Menurutnya, proses belajar mengajar di SMP 7, memiliki Visi-Misi yang berbeda dengan sekolah lainnya.  Jargon  Visi SMP itu, adalah, Terciptanya SMP Yang Berkualitas, Sesuai Dengan Minat Dan Bakat Berdasarkan pada Agama dan Budaya. Jargon ini jadi patron motivasi pemicu terciptanya kualitas siswanya di sekolah.

“Kami tetapkan Misi sekolah ini, karena letaknya di jantung Keraton Kesultanan Buton. Semboyan para pengajar di SMP 7 Baubau, mengutamakan agama dan budaya”, tutunya.

Perkembangan pendidikan sepatutnya pemerintah menyiapkan fasilitas sarana prasarana, buku-buku agama dan kebudayaan, karena tidak menutup kemungkinan salah satu siswanya ada yang bersekolah di luar negeri pertukaran pelajar misalnya.

“Di Era Globalisasi dewasa ini, sebagai pembimbing tenaga pengajar siswa disekolah, harus siap dan mampu mempunyai memberikan bekal agama dan budaya kepada seluruh siswa”, katanya.

Menyinggung tentang Misi, SMP Negeri 7 Baubau, ada 5 (Lima) yakni; Pertama.

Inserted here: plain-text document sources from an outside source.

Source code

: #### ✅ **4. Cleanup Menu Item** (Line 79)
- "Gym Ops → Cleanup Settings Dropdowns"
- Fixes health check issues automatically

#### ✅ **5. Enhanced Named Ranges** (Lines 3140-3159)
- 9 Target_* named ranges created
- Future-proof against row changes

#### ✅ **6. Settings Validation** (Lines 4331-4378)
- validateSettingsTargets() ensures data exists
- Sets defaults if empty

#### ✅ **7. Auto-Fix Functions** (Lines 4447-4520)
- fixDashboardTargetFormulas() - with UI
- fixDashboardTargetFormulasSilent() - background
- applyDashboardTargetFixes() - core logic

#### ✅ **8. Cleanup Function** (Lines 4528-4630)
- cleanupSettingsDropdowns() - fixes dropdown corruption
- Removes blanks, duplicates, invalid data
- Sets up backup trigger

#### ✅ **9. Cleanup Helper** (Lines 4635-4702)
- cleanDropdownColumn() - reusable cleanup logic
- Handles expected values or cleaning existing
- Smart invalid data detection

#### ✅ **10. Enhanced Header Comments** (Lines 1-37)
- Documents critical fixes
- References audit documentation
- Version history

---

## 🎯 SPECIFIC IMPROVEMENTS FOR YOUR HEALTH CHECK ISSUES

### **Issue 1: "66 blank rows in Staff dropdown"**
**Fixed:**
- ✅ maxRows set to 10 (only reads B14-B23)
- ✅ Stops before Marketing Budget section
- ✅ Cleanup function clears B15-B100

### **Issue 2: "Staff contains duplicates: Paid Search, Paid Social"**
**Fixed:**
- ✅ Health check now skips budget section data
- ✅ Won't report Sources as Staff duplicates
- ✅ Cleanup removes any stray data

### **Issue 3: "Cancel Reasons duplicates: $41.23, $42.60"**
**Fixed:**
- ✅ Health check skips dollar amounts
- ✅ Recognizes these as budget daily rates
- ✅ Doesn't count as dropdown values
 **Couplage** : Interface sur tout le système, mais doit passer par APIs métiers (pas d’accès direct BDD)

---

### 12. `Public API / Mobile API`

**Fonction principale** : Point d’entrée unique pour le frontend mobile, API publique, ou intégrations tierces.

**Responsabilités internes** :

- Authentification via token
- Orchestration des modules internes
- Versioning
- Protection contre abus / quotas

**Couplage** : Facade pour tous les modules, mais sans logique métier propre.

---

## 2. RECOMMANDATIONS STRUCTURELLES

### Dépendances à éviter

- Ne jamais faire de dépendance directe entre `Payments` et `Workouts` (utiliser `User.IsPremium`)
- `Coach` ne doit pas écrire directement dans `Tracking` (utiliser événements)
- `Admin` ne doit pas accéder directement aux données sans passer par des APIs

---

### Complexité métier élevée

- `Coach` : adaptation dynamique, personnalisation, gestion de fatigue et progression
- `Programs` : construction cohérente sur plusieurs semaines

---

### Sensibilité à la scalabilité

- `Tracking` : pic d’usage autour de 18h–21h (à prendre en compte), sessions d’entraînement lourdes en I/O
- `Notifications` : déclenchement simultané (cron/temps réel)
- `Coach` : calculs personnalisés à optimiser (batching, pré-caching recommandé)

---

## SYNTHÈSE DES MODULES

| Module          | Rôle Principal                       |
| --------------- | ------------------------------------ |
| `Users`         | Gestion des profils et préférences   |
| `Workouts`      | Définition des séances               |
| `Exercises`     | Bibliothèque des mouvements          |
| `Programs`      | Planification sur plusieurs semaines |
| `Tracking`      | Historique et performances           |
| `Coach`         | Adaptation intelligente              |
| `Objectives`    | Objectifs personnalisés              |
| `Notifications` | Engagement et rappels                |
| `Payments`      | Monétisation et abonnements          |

Menyelenggara Kegiatan Proses Belajar Mengajar (KPBM), efektif efesien. Kedua. Mengembang bahan ajar yang ada, untuk mencapai tujuan. Ketiga. Melakukan pembinaan peserta didik melalui program ekstra kurikuler.

Keempat. Menyelenggarakan penilaian atau pemantauan terhadap kemajuan proses belajar siswa, dan menerapkan budi pekerti dalam pembinaan moral. Kelima. Menumbuh kembangkan minat baca tulis Alqur’an dan aksar Wolio.

“Saya sosialisasikan Misi sekolah ini dilingkungan sekolah. Tujuannya, agar tercipta proses belajar mengajar yang komprehensif. Demikian pula pengetahuan agama dan budaya, itu ditanamkan dini, baik masuk maupun akan pulang siswa dari sekolah”, ujarnya.

Ny Sariyani mengungkapkan, siswa peserta didik di SMP Neg. 7, berjumlah 229 orang, siswa 113 orang, dan siswi berjumlah 116 orang. Tenaga pengajar Guru tetap pegawai negeri sipil (PNS) 18 orang, dan pegawai tidak tetap (PTT) 3 orang jumlahnya.

Sebagaimana amanah kepala dinas pendidik Baubau, strategi dan program proses belajar mengajar, merupakan tanggung jawab guru-guru bidang studinya. Sebagai kepala sekolah, tidak kalah besarnya tanggung jawab, karena bilamana guru bidang studi berhalangan, kepala sekolah yang menggantikan.

“Amanah Kadis, kemandirian jadi kunci sukses. Terutama mengembangkan kualitas siswa,harus banyak ide-ide brilian, terutama didalam menjelasan mata pelajaran”, ujarnya sembari diamini guru lainnya.

Mengakhiri paparan Ny Sariyani, berharap adanya bantuan sarana dan fasilitas, alat peraga dan buku-buku agama, serta budaya lokal, guna suksesnya pendidikan di SMP Negeri 7 Baubau.

Menyinggung tentang kendala yang dilewatinya, disekolah itu, kurangnya alat peraga. Dalam meningkatkan kualitas, karena tidak cukup hanya dengan kata-kata, melainkan dengan alat peraga.

Meskipun begitu, seorang pengajar “suka atau tidak”, dituntut mampu menyesuaikan kurikulum skala nasional, seiring dengan kemajuan dan perkembangan pendidikan dewasa ini.

“Saya berharap peserta didik, dapat mengemban kemandirian, tantangan akan terlewati, bilamana di Agama dan budaya, dijadikan sebagai patron dalam menggapai mimpi dan cita-cita kita bersama”, ungkap Sariyani mengakhiri komentarnya. (*****).